Page images with their extracted text →

━━━━━━━━━━━━━━━━━━━━━━━━━━━━━━

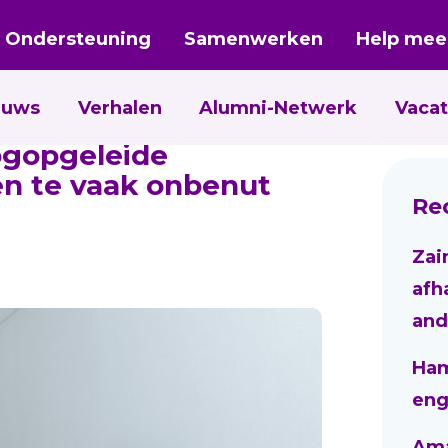
Ondersteuning
Samenwerken
Help mee
euws
Verhalen
Alumni-Netwerk
Vacat
ogopgeleide
 en te vaak onbenut
Re
Zai
afh
and
Ham
eng
Aman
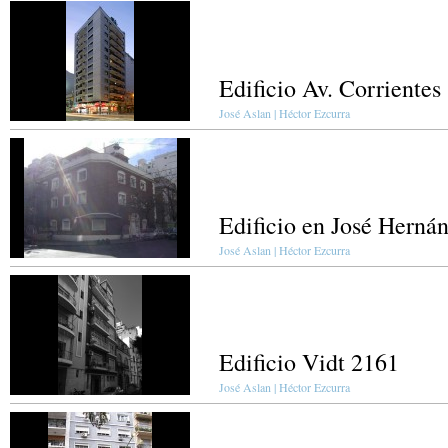
Edificio Av. Corrientes
José Aslan | Héctor Ezcurra
Edificio en José Herná
José Aslan | Héctor Ezcurra
Edificio Vidt 2161
José Aslan | Héctor Ezcurra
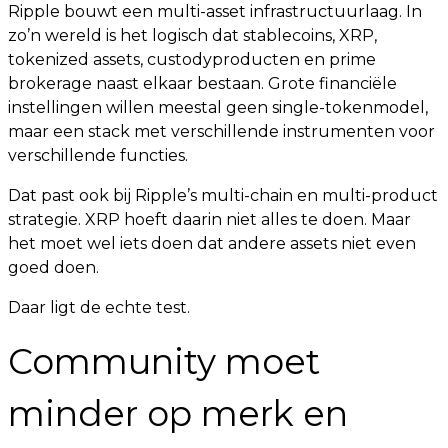
Ripple bouwt een multi-asset infrastructuurlaag. In
zo’n wereld is het logisch dat stablecoins, XRP,
tokenized assets, custodyproducten en prime
brokerage naast elkaar bestaan. Grote financiële
instellingen willen meestal geen single-tokenmodel,
maar een stack met verschillende instrumenten voor
verschillende functies.
Dat past ook bij Ripple’s multi-chain en multi-product
strategie. XRP hoeft daarin niet alles te doen. Maar
het moet wel iets doen dat andere assets niet even
goed doen.
Daar ligt de echte test.
Community moet
minder op merk en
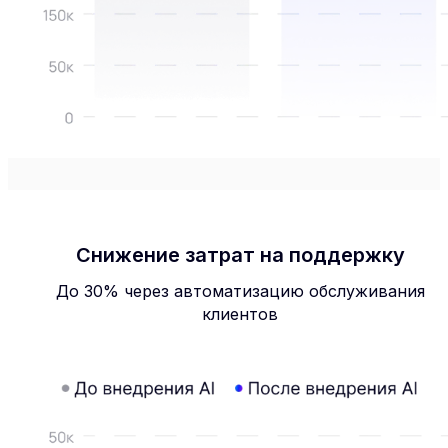
Снижение затрат на поддержку
До 30% через автоматизацию обслуживания
клиентов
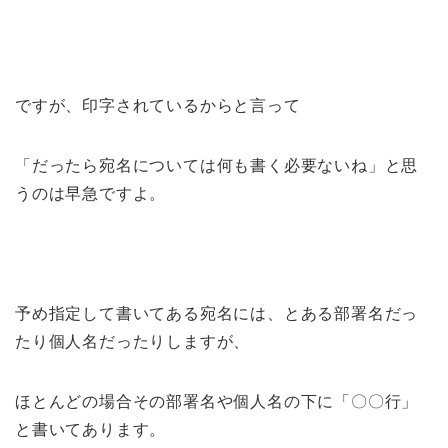
ですが、印字されているからと言って
「だったら宛名については何も書く必要ないね」と思
うのは早急ですよ。
予め指定して書いてある宛名には、とある部署名だっ
たり個人名だったりしますが、
ほとんどの場合その部署名や個人名の下に「〇〇行」
と書いてあります。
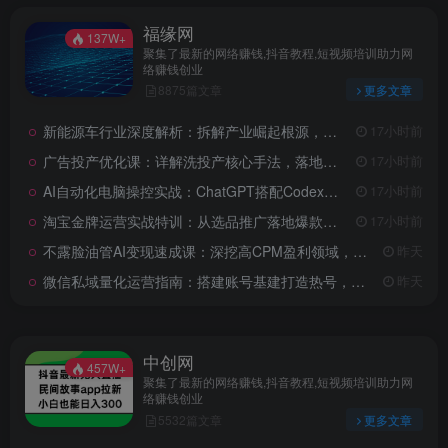
福缘网
137W+
聚集了最新的网络赚钱,抖音教程,短视频培训助力网
络赚钱创业
8875篇文章
更多文章
新能源车行业深度解析：拆解产业崛起根源，剖析行业内卷与海外贸易争端现状
17小时前
广告投产优化课：详解洗投产核心手法，落地多场景投放提效增收方案
17小时前
AI自动化电脑操控实战：ChatGPT搭配Codex，一键指令远程自动操控电脑完成工作
17小时前
淘宝金牌运营实战特训：从选品推广落地爆款打造，店铺运营全链路拆解
17小时前
不露脸油管AI变现速成课：深挖高CPM盈利领域，零出镜打造YouTube稳定收益账号
昨天
微信私域量化运营指南：搭建账号基建打造热号，脱敏风控规避运营各类高危风险
昨天
中创网
457W+
聚集了最新的网络赚钱,抖音教程,短视频培训助力网
络赚钱创业
5532篇文章
更多文章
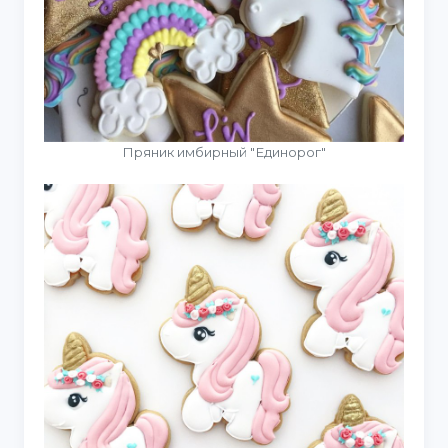
Пряник имбирный "Единорог"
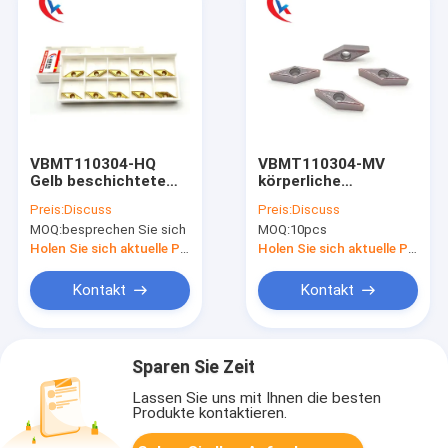
VBMT110304-HQ
VBMT110304-MV
Gelb beschichtete
körperliche
chemisch bohrende
beschichtende
Preis:
Discuss
Preis:
Discuss
Einsätze für
Wolframhartmetalleinsä
MOQ:
besprechen Sie sich
MOQ:
10pcs
Stahlwolframhartmetalleinsätze
mit 2 Schneiden
Holen Sie sich aktuelle Preis
Holen Sie sich aktuelle Preis
Kontakt
Kontakt
Sparen Sie Zeit
Lassen Sie uns mit Ihnen die besten
Produkte kontaktieren.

━━━━━━━━━━━━━━━━━━━━━━━━━━━━━━

Present everything from the line containing "VBMT110304-HQ" down to the end of the material as a Markdown table with two columns, Row and Line. Give each row a number and leave out any blank lines.

Written response →
| Row | Line |
|---|---|
| 1 | VBMT110304-HQ |
| 2 | VBMT110304-MV |
| 3 | Gelb beschichtete |
| 4 | körperliche |
| 5 | chemisch bohrende |
| 6 | beschichtende |
| 7 | Preis: |
| 8 | Discuss |
| 9 | Preis: |
| 10 | Discuss |
| 11 | Einsätze für |
| 12 | Wolframhartmetalleinsä |
| 13 | MOQ: |
| 14 | besprechen Sie sich |
| 15 | MOQ: |
| 16 | 10pcs |
| 17 | Stahlwolframhartmetalleinsätze |
| 18 | mit 2 Schneiden |
| 19 | Holen Sie sich aktuelle Preis |
| 20 | Holen Sie sich aktuelle Preis |
| 21 | Kontakt |
| 22 | Kontakt |
| 23 | Sparen Sie Zeit |
| 24 | Lassen Sie uns mit Ihnen die besten |
| 25 | Produkte kontaktieren. |